Jeder braucht ein Girokonto. Beim Single kein Problem, aber bei einem verheirateten Ehepaar? Reicht da nicht ein Konto für beide Partner? Da gibt es zwei Möglichkeiten. Bei einem echten “Gemeinschaftskonto” wird das Konto gemeinsam eröffnet. Beide sind Kontoinhaber, und sie können je nach Festlegung nur gemeinsam (das ist unpraktikabel) oder jeder allein verfügen. Dies ist von Vorteil. Wenn einer der Partner zu Verfügungen nicht in der Lage ist, kann der zweite immer noch zugreifen.
Es kann aber auch ein Partner das Konto eröffnen und dem anderen Einzelvollmacht für Verfügungen einräumen. Der Unterschied zeigt sich allerdings, wenn der Kontoinhaber die Verfügungsberechtigung löschen lässt oder stirbt. Dann steht der Partner plötzlich ohne Konto (und Geld) da. Für diesen Fall sollte daher Vorsorge getroffen werden.
Zwei getrennte Konten können dann erforderlich sein, wenn der eine Partner beim anderen beschäftigt ist.

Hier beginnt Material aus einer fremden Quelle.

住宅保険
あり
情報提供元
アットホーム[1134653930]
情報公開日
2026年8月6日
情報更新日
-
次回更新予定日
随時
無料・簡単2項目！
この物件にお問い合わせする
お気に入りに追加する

Dann sollte er, um steuerliche Schwierigkeiten zu vermeiden, ein eigenes Konto für die Gehaltsüberweisung besitzen. Da muss dann mehr disponiert werden, damit nicht auf dem einen Konto zinslos ein Guthaben gehalten wird, während auf dem anderen Sollzinsen für den Dispokredit anfallen. Getrennte Konten sind auch dann zu empfehlen, wenn ein Partner den Zugriff von Gläubigern befürchten muss.
Auch einem Kind sollte man möglichst früh ein eigenes Konto gönnen. Zwar sollte man es überwachen, um ihm den richtigen Umgang mit Geld beizubringen. Solche Konten sind meist kostenlos, werden aber je nach Bank ab unterschiedlichem Alter angeboten. Das Kind kann selbständig im Rahmen des Guthabens verfügen und sich beispielsweise das Taschengeld am Bankautomaten besorgen.